- Occupations: Entrepreneur; investor;
- Title: Founder, Proxicom; Vice chairman, Monumental Sports & Entertainment;

= Raul Fernandez (entrepreneur) =

American businessman (born 1966)

Raul J. Fernandez is an American businessman. He is the founder of the website and internet services developer Proxicom, and vice chairman of Monumental Sports & Entertainment.

==Career==
Fernandez founded Proxicom, an internet development and consulting company, in 1991. Fernandez is the vice chairman of Monumental Sports & Entertainment, as well as a Special Advisor to General Atlantic Partners.
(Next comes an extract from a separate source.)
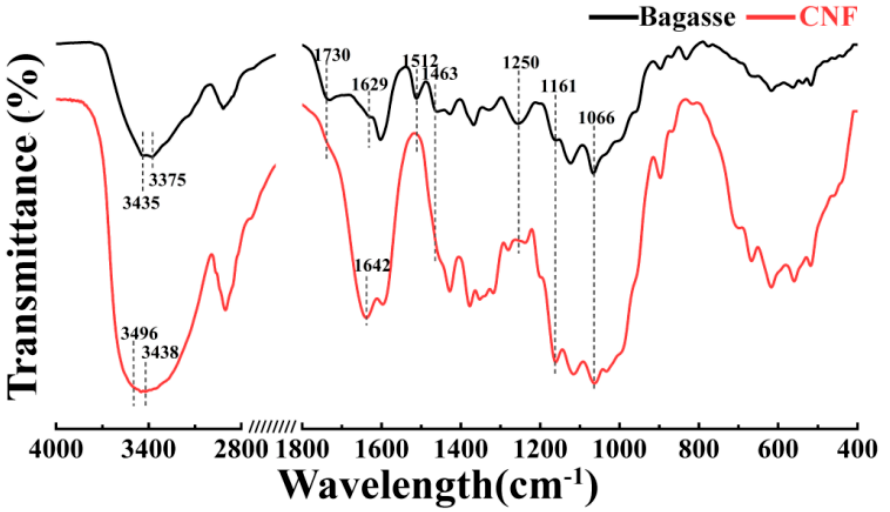
Figure 6. Fourier transform infrared (FTIR) spectra of the untreated bagasse and CNFs.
Fernandez also is on the board for Broadcom, of DXC Technology, GameStop, and was previously a director from 2001 to 2017 and Chairman of the Compensation Committee for Kate Spade & Company before they were sold to Tapestry in July 2017. He is chairman of RemoteRetail, and ObjectVideo, a technology company sold to Alarm.com in 2017, and named a 2005 Technology Pioneer by the World Economic Forum.

== Proxicom ==
In 1991, Fernandez left his job at Digicon and founded Proxicom with $40,000. In late 2000, Proxicom gathered interest from two buyers: Compaq and Dimension Data. A bidding war ensued and Proxicom was bought by Dimension Data.
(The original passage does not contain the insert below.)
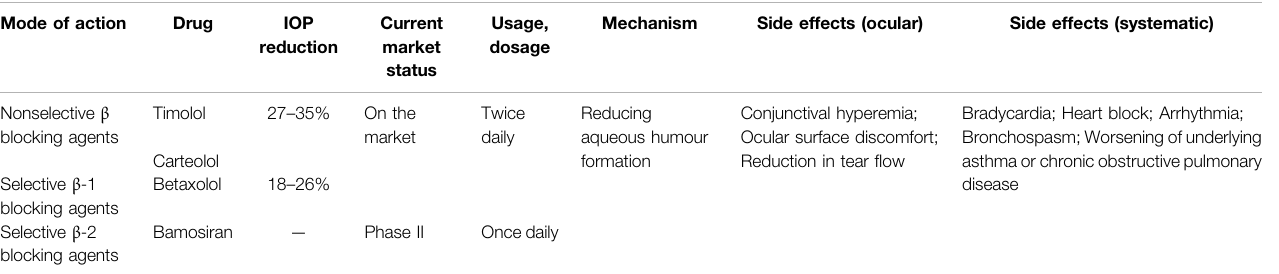
TABLE 3 | The class and list of β blocking agents.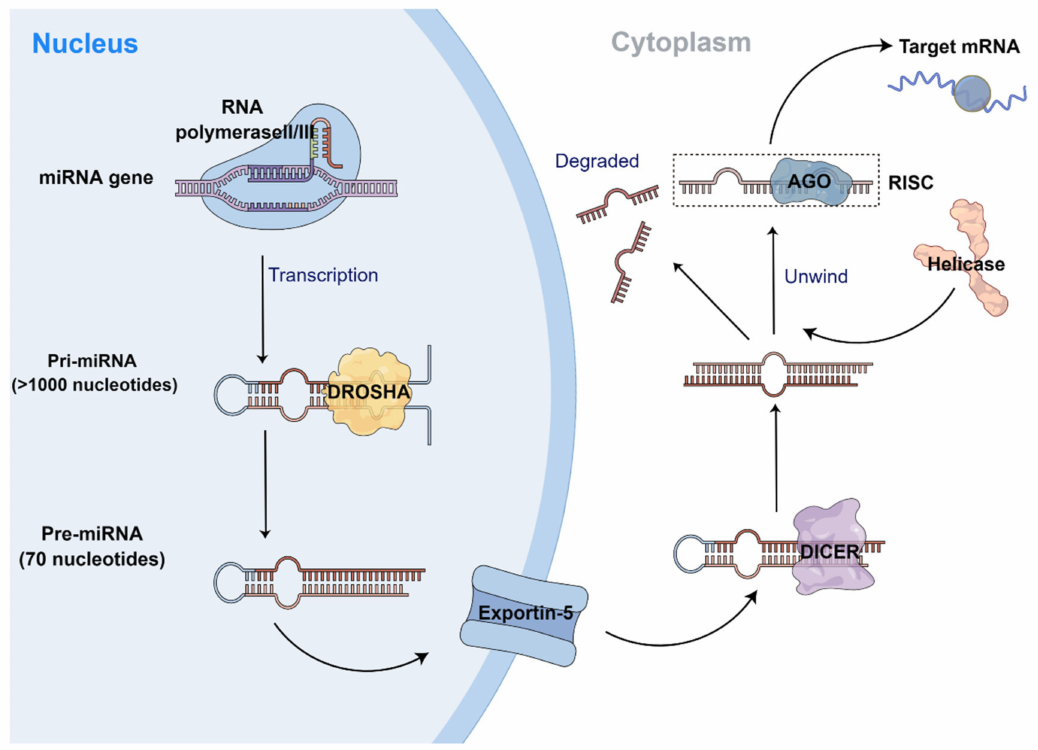
Figure 1. Schematic diagram of synthesis and processing of miRNAs. The gene of the miRNA is transcribed into a pri-miRNA under the mediation of RNA polymerase II/III and then cut into the pri-miRNA by DROSHA; subsequently, the pre-miRNA is transported by exportin-5 into the cytoplasm and cleaved by the endonuclease DICER; then, under the action of helicase, two single strands are formed, one of which forms RISC with AGO, and the other is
From 2000 to 2002, he was Chief Executive Officer for Dimension Data North America, and as a Director of its parent company, Dimension Data Holdings Plc, in 2001.

== Monumental Sports & Entertainment ==
Fernandez is the vice chairman and a limited partner of Monumental Sports & Entertainment, a sports and venue management company that owns the Washington Capitals of the NHL, the Washington Wizards of the NBA, and the Washington Mystics of the WNBA.

== Other ventures ==
Fernandez is a technology investor. He is the chairman of SaaS fashion company, RemoteRetail that is partnered with top brands such as Cosabella and ELOQUII. Fernandez is also an investor in Radius Networks, a provider of proximity technology for major retailers, restaurant chains, sports and entertainment complexes. He is an investor in the Professional Fighters League, a mixed martial arts league. In addition to traditional professional sports teams, Fernandez has invested in Cloud9, a North American eSports team out of Los Angeles.